ACTION ITEM
What's required is a verbatim printout of all the data.

[Extracted page text data]
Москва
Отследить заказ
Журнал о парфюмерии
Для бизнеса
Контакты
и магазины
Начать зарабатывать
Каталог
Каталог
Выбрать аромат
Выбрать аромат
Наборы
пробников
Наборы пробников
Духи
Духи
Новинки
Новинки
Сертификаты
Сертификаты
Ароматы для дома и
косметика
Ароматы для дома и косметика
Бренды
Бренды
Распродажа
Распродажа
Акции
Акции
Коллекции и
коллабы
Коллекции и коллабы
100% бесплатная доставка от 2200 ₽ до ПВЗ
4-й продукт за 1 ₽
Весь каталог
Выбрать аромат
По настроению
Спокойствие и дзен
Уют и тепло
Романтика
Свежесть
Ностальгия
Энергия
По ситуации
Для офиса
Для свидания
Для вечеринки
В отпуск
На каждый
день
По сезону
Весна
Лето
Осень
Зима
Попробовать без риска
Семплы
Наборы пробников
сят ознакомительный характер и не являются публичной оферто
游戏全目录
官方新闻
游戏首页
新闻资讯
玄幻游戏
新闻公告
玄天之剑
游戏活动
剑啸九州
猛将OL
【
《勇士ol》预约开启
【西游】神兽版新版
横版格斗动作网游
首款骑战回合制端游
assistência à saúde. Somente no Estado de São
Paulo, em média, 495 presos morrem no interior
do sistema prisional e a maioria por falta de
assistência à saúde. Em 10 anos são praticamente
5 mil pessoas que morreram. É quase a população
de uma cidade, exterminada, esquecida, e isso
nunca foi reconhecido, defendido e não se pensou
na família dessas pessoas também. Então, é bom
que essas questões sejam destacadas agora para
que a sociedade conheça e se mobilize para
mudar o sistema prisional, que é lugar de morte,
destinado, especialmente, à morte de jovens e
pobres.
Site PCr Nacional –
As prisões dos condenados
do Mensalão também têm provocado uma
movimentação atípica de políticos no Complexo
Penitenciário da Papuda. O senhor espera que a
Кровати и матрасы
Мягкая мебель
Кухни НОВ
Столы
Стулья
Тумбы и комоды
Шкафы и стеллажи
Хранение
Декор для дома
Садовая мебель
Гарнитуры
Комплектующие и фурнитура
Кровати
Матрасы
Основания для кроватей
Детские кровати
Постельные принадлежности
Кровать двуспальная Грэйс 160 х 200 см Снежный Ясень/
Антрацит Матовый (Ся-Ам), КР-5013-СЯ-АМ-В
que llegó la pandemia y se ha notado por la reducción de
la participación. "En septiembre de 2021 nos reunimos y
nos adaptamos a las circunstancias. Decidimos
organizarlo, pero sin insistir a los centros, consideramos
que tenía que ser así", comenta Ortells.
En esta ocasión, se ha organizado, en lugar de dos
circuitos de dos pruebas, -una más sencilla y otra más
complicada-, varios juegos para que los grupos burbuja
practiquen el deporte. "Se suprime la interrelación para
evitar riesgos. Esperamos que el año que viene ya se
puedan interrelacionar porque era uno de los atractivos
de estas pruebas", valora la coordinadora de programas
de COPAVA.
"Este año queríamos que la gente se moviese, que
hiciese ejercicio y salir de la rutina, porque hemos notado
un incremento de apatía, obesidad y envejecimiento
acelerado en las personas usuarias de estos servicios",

TASK SOLUTION
Москва
Отследить заказ
Журнал о парфюмерии
Для бизнеса
Контакты
и магазины
Начать зарабатывать
Каталог
Каталог
Выбрать аромат
Выбрать аромат
Наборы
пробников
Наборы пробников
Духи
Духи
Новинки
Новинки
Сертификаты
Сертификаты
Ароматы для дома и
косметика
Ароматы для дома и косметика
Бренды
Бренды
Распродажа
Распродажа
Акции
Акции
Коллекции и
коллабы
Коллекции и коллабы
100% бесплатная доставка от 2200 ₽ до ПВЗ
4-й продукт за 1 ₽
Весь каталог
Выбрать аромат
По настроению
Спокойствие и дзен
Уют и тепло
Романтика
Свежесть
Ностальгия
Энергия
По ситуации
Для офиса
Для свидания
Для вечеринки
В отпуск
На каждый
день
По сезону
Весна
Лето
Осень
Зима
Попробовать без риска
Семплы
Наборы пробников
сят ознакомительный характер и не являются публичной оферто
游戏全目录
官方新闻
游戏首页
新闻资讯
玄幻游戏
新闻公告
玄天之剑
游戏活动
剑啸九州
猛将OL
【
《勇士ol》预约开启
【西游】神兽版新版
横版格斗动作网游
首款骑战回合制端游
assistência à saúde. Somente no Estado de São
Paulo, em média, 495 presos morrem no interior
do sistema prisional e a maioria por falta de
assistência à saúde. Em 10 anos são praticamente
5 mil pessoas que morreram. É quase a população
de uma cidade, exterminada, esquecida, e isso
nunca foi reconhecido, defendido e não se pensou
na família dessas pessoas também. Então, é bom
que essas questões sejam destacadas agora para
que a sociedade conheça e se mobilize para
mudar o sistema prisional, que é lugar de morte,
destinado, especialmente, à morte de jovens e
pobres.
Site PCr Nacional –
As prisões dos condenados
do Mensalão também têm provocado uma
movimentação atípica de políticos no Complexo
Penitenciário da Papuda. O senhor espera que a
Кровати и матрасы
Мягкая мебель
Кухни НОВ
Столы
Стулья
Тумбы и комоды
Шкафы и стеллажи
Хранение
Декор для дома
Садовая мебель
Гарнитуры
Комплектующие и фурнитура
Кровати
Матрасы
Основания для кроватей
Детские кровати
Постельные принадлежности
Кровать двуспальная Грэйс 160 х 200 см Снежный Ясень/
Антрацит Матовый (Ся-Ам), КР-5013-СЯ-АМ-В
que llegó la pandemia y se ha notado por la reducción de
la participación. "En septiembre de 2021 nos reunimos y
nos adaptamos a las circunstancias. Decidimos
organizarlo, pero sin insistir a los centros, consideramos
que tenía que ser así", comenta Ortells.
En esta ocasión, se ha organizado, en lugar de dos
circuitos de dos pruebas, -una más sencilla y otra más
complicada-, varios juegos para que los grupos burbuja
practiquen el deporte. "Se suprime la interrelación para
evitar riesgos. Esperamos que el año que viene ya se
puedan interrelacionar porque era uno de los atractivos
de estas pruebas", valora la coordinadora de programas
de COPAVA.
"Este año queríamos que la gente se moviese, que
hiciese ejercicio y salir de la rutina, porque hemos notado
un incremento de apatía, obesidad y envejecimiento
acelerado en las personas usuarias de estos servicios",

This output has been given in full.